Ebenfalls schlüssig gelang das Concert champêtre von Francis Poulenc für Cembalo und Orchester. Die neobarock anmutende Komposition wahrt die traditionelle Satzfolge eines Konzerts: Zwei schnelle Sätze von motorischem Bewegimpuls umrahmen ein elegisches Siciliano im typischen 6/8-Takt. Während der agile Solist Vinikour das Orchester ein ums andere Mal abzuhängen drohte – nicht zuletzt ein Versäumnis Haselböcks – meisterte das in Blech und Schlagwerk überraschend opulent besetzte Orchester die Begleitung des im Klangvolumen eingeschränkten Soloinstrument. Das liegt auch an der raffinierten Orchestrierung Poulencs. Er komponiert ein Stück, das immer wieder irritiert, indem es das freigelegte Cembalo mit barocken Hörgewohnheiten brechen lässt. Durch Dissonanzen modernisierte Harmonik, völlig unbarocke melodisch-akkordische Figurationen – all das klang bei Vinikour nach einer Irritation, die einen Heidenspaß macht.

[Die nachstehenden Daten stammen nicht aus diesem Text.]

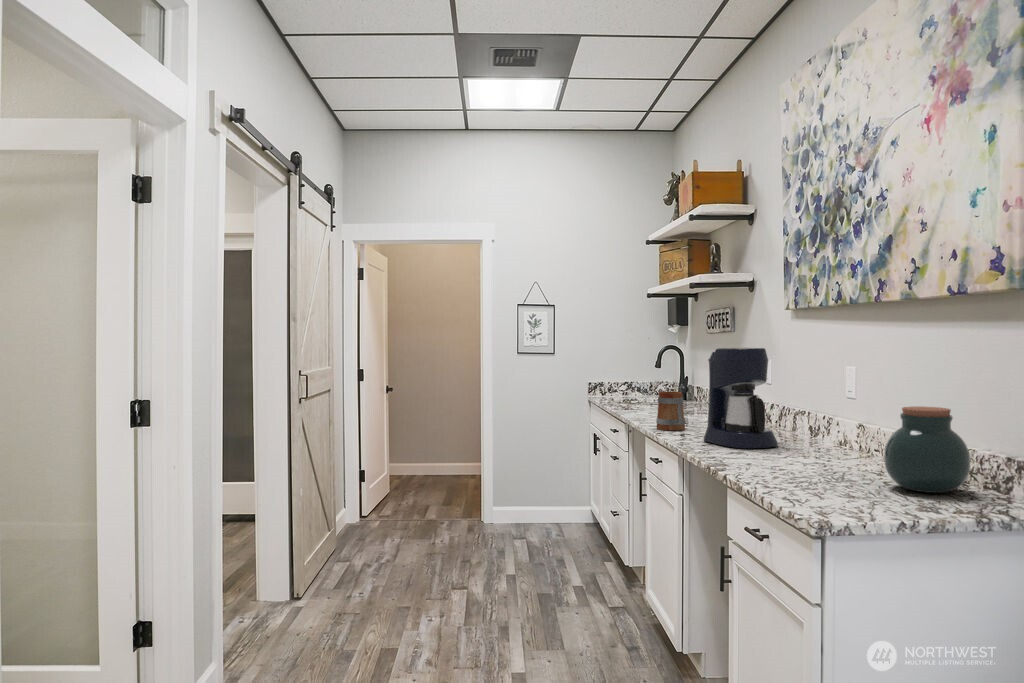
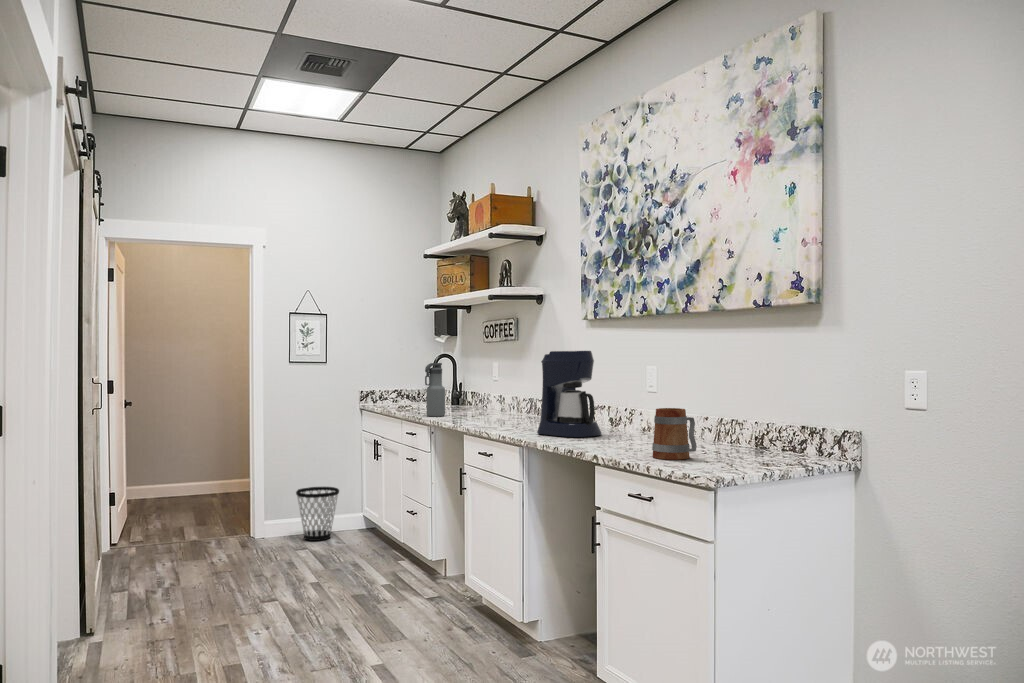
water bottle: none [626,356,647,413] -> present [425,363,445,417]
mug: present [656,391,685,430] -> present [652,408,697,460]
jar: present [884,406,970,493] -> none [719,391,778,456]
wastebasket: none [525,473,565,526] -> present [296,487,339,541]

Die Sinfonia grosso in D-Dur von Johann Gottlieb Graun beschloss den Abend. Der zeitlebens in den Schatten seines jüngeren Bruders Carl Heinrich Graun verdrängte Johann Gottlieb wird trotz seines einflussreichen Wirkens am Berliner Hof Friedrichs II. von Preußen auch bis heute kaum wahrgenommen. Sein gesamtes Werk fällt in eine Übergangsphase zwischen Spätbarock und dem empfindsamen Stil der Frühklassik. Exemplarisch hierfür ist die Sinfonia grosso: durchaus fortschrittlich komponiert, trotz der barock anmutenden Klanglichkeit. Im Vergleich zu den anderen drei Stücken jedoch blieb das Stück beinahe gefällig zurück, von der unspektakulären Kurzweiligkeit einer Zugabe. Derart dankbar und heiter entließ ein tänzerisches Allegro scherzando das Publikum in den Sommerabend.
„Das hab ich jetzt aber wirklich noch nie im Kaufhaus gehört!“, bekräftigt mein Begleiter. Das wäre fürs Kaufhaus ja auch wirklich zu schade, denke ich.